Les femmes et le résultat des élections communales 2012

Photo P. DelwitCe 18 février 2013, Pascal Delwit, politologue, a donné au CWEHF une communication très attendue sur le thème « Les femmes et le résultat des élections communales du 14 octobre 2012 ». Tous les espoirs sont permis : le principe de la tirette intégrale est avalisé en Wallonie à la suite de la Région de Bruxelles-Capitale. Les listes de candidats qui se présenteront aux élections communales et provinciales devront dès lors appliquer le système « un homme, une femme », de la première à la dernière place, dès 2018. Mais le chemin est long et d’aucuns s’en réjouissent « pour le symbole », sans y croire…

Un peu d’histoire

  • 1893 : suffrage universel masculin, tempéré par le vote plural
  • 1919 : deuxième grande extension du suffrage universel : un homme, une voix. Les veuves ont le droit de vote, elles « remplacent » leur mari. Accès des femmes  aux élections communales, même si leur pouvoir de gestion reste cantonné aux « affaires de la ménagère ». Les paris radicaux y sont opposés car ils appréhendent un vote massif des femmes en faveur du parti catholique. Paradoxalement, sans être titulaires du droit de vote, les femmes sont éligibles.
  • A l’entre-deux-guerres, percée des femmes : élues, Lucie Dejardin (POB), Isabelle Blume (POB) et Alice Degeer-Adère (PCB) ;  cooptées, Marie Spaak-Janson (POB), Maria Baers (UC) ; une sénatrice provinciale : Odile Maréchal (VNV).
  • 1948 : suffrage universel
  • 1949 : première élection législative au suffrage universel

La variable « femme » est une variable indépendante

A statut égal, les femmes votent de la même façon que les hommes, un peu moins pour les extrêmes et, dans certains Etats, un peu plus à gauche.

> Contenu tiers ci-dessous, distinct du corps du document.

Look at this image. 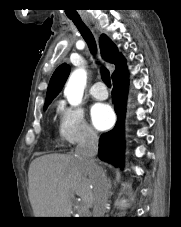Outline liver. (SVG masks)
<instances>
[{"label":"liver","instance_id":"1","mask_svg":"<svg viewBox=\"0 0 181 227\" xmlns=\"http://www.w3.org/2000/svg\"><path fill=\"white\" fill-rule=\"evenodd\" d=\"M29 199L36 217H70L75 195L93 205L94 171L78 156L48 154L32 161Z\"/></svg>","mask_w":181,"mask_h":227}]
</instances>
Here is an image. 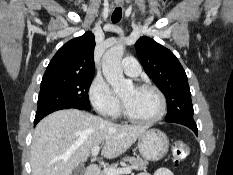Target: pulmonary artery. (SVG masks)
Returning a JSON list of instances; mask_svg holds the SVG:
<instances>
[{
    "instance_id": "obj_1",
    "label": "pulmonary artery",
    "mask_w": 233,
    "mask_h": 175,
    "mask_svg": "<svg viewBox=\"0 0 233 175\" xmlns=\"http://www.w3.org/2000/svg\"><path fill=\"white\" fill-rule=\"evenodd\" d=\"M123 71L127 76L136 77L141 72V67L139 62L132 57H127L122 63Z\"/></svg>"
}]
</instances>
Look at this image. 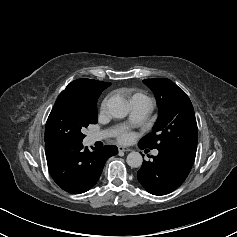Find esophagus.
Wrapping results in <instances>:
<instances>
[{
    "label": "esophagus",
    "instance_id": "1",
    "mask_svg": "<svg viewBox=\"0 0 237 237\" xmlns=\"http://www.w3.org/2000/svg\"><path fill=\"white\" fill-rule=\"evenodd\" d=\"M118 151L119 152H129V151H131V149L128 147L119 146Z\"/></svg>",
    "mask_w": 237,
    "mask_h": 237
}]
</instances>
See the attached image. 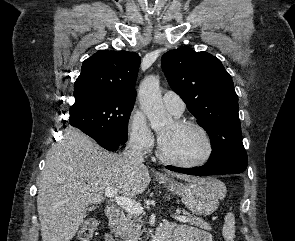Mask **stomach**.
<instances>
[{"instance_id":"1","label":"stomach","mask_w":295,"mask_h":241,"mask_svg":"<svg viewBox=\"0 0 295 241\" xmlns=\"http://www.w3.org/2000/svg\"><path fill=\"white\" fill-rule=\"evenodd\" d=\"M173 194L181 197L186 207L197 215L207 216L215 212L219 200L226 194L225 185L215 179H197L184 183L162 181Z\"/></svg>"}]
</instances>
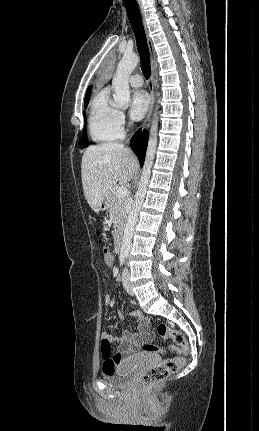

Entre 1949 et la fin des années 80, c’est vaches maigres pour les femmes en politique, tant dans les assemblées parlementaires que les exécutifs. Le Gouvernement Leburton I (1973) concède à deux femmes,  Maria Verlackt-Gevaert et Irène Pétry,  les portefeuilles de secrétaire d’Etat à la Famille et à la Coopération au Développement. Mais déjà Leburton II  ne compte plus aucune femme dans ses rangs.

Avec les lois Smet-Tobback, c’est l’entrée poussive dans la modernité : pas plus de deux-tiers de candidats du même sexe. Les lois de 2002 introduisent la parité sur les listes avec alternance dans les deux premiers candidats des deux sexes, et extension aux plans communal et provincial. Un membre au moins de chaque sexe doit être présent dans les exécutifs. Une quasi-révolution !

… et le scrutin de 2012 ?

Focus sur les 69 communes du Hainaut. 545 femmes conseillères communales sur 1.579 postes en jeu : un bon tiers (34,5%). Seule Seneffe (effet Philippe Busquin ?) compte plus de conseillères (52,4%) que de conseillers.  Partout ailleurs c’est la quasi-parité : La Louvière : 48,8% ; Montignies-le-Tilleul : 47,6% ; Antoing : 47,4% ; Chièvres : 47,1% ; Merbes-le-Château : 46,7% ; Colfontaine : 44,4% Pont-à-Celles : 44% ; Comines-Warneton : 44%.

La plus faible présence de conseillères communales est à noter à Dour (24%), Frasnes-les-Anvaing (23,8%), Aiseau-Presles (23,8%), Fleurus (22,2%), Leuze-en-Hainaut (21,7%), Honnelles (17,6%), Froidchapelle (15,4%).

Pas d’effet « magnitude »

Y a-t-il une relation entre la magnitude (nombre d’élus dans la commune, facteur influençant favorablement l’entrée des minorités en politique – Bruxelles capitale a une magnitude forte de 89 avec une forte représentativité des femmes, des jeunes, des personnes d’origine étrangère)  et le nombre de conseillères communales ? Et bien non, comme l’indique un coefficient de corrélation non relevant (0,07). Il n’y a donc pas plus de femmes dans les grandes que dans les petites communes.

Un effet « tête de liste »

62 sur 308 listes présentées dans les différentes communes du Hainaut sont conduites par une femme, soit une liste sur cinq. Les bons élèves : Jurbise (3 sur 4) ; Saint-Ghislain (2 sur 3) ; Estinnes (2 sur 3) ; Thuin (3 sur 5) ; Montignies-le-Tilleul (2 sur 4) ; Lens (2 sur 4) ; Mont-de-l’Enclus (1 sur 2) ; Chapelle-lez-Herlaimont (6 sur 13).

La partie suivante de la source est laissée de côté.